On the other hand, since the class I'm writing I know is a value class that will never be a base class,
and I know I will never store instances of it by pointer to base class (ie, never delete it polymorphically),
then I can short-circuit having to write all those forwarders by simply deriving from the container.
Now I wouldn't propose doing this everywhere; in my case, the class in question was an adjunct to
another class that I know will never be used elsewhere because it is specifically tied to it.
(The reason for my derivation in the first place was two-fold: first, my class, in addition to the container,
has one other data member, and second, I needed to provide useful constructors to simplify usage.)
Efficiency. Adding virtual methods adds one level of indirection to member function calls. Something along the lines of object.__virtual_table[function](parameter); (I probably screwed up the member function pointer syntax. Don't bother correcting me).
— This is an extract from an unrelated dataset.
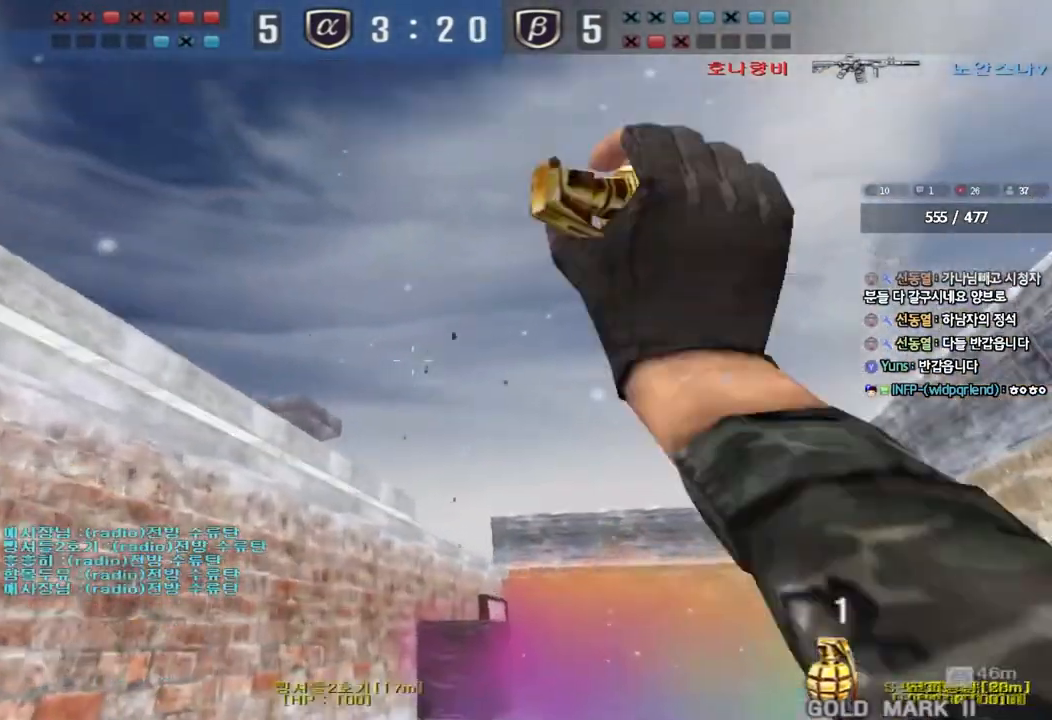
{"keys": ["a", "w"], "events": [[17, "a", "down"], [17, "s", "down"], [33, "space", "up"], [133, "s", "up"], [200, "w", "down"]]}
I was reading C++ Gotchas and there is an item about virtual static methods. I know it sounds crazy at first but it wasn't talking about using the keywords together, it was talking about a specific time when that sort of behavior can be achieved. Basically, it stated that member operators new and delete are always static, in that they do not need an instance of the class to be called, and that when a member operator new for a derived class is used I think it said that the standard requires the implementation to call the matching delete, even though a base class pointer. Now, I think I'm missing one other specific about the classes in question--I think this might have only been applicable when the base class did not have a virtual destructor.
If that is true then wouldn't it be possible to safely subclass an STL container as long as you specify the member operators new and delete?
I'll look this up tonight when I get home. I might have misunderstood that item, merged two items into one, etc..
It's more than efficiency (if only the destructor were declared virtual, then only destruction has additional processing
overhead): it's C++'s rule that says you don't pay for what you don't use. The first virtual function incurs the extra
overhead of a virtual table pointer, making the object's memory footprint larger.
Now, I think I'm missing one other specific about the classes in question--I think this might have only been applicable when the base class did not have a virtual destructor.
I looked this up and the virtual static method behavior is only possible when you DO have a virtual base destructor. In that case it has something to do with calling the most specialized operator delete available.